Task inputs Block Start

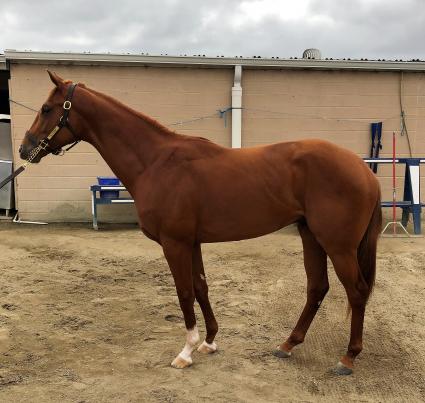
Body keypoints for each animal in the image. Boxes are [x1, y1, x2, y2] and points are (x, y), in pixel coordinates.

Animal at [18, 72, 380, 376]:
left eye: (47, 108)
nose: (25, 148)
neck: (157, 162)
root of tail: (364, 170)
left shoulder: (174, 243)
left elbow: (184, 292)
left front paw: (186, 352)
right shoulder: (191, 242)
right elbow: (201, 287)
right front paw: (209, 342)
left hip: (338, 246)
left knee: (357, 291)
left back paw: (348, 358)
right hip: (311, 236)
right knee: (317, 288)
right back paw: (288, 345)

Task inputs Block End

_Problem requirements_:
Would you write out each record above exactly, with no images?

_Response below_:
Body keypoints for each animal in the image. Boxes are [x1, y1, x2, y2] and points are (x, y), in pixel coordinates.

Animal at [18, 72, 380, 376]:
left eye: (47, 108)
nose: (25, 148)
neck: (157, 162)
root of tail: (364, 170)
left shoulder: (174, 243)
left elbow: (184, 292)
left front paw: (186, 352)
right shoulder: (191, 242)
right elbow: (201, 287)
right front paw: (209, 342)
left hip: (338, 246)
left knee: (357, 291)
left back paw: (348, 358)
right hip: (311, 236)
right knee: (317, 288)
right back paw: (288, 345)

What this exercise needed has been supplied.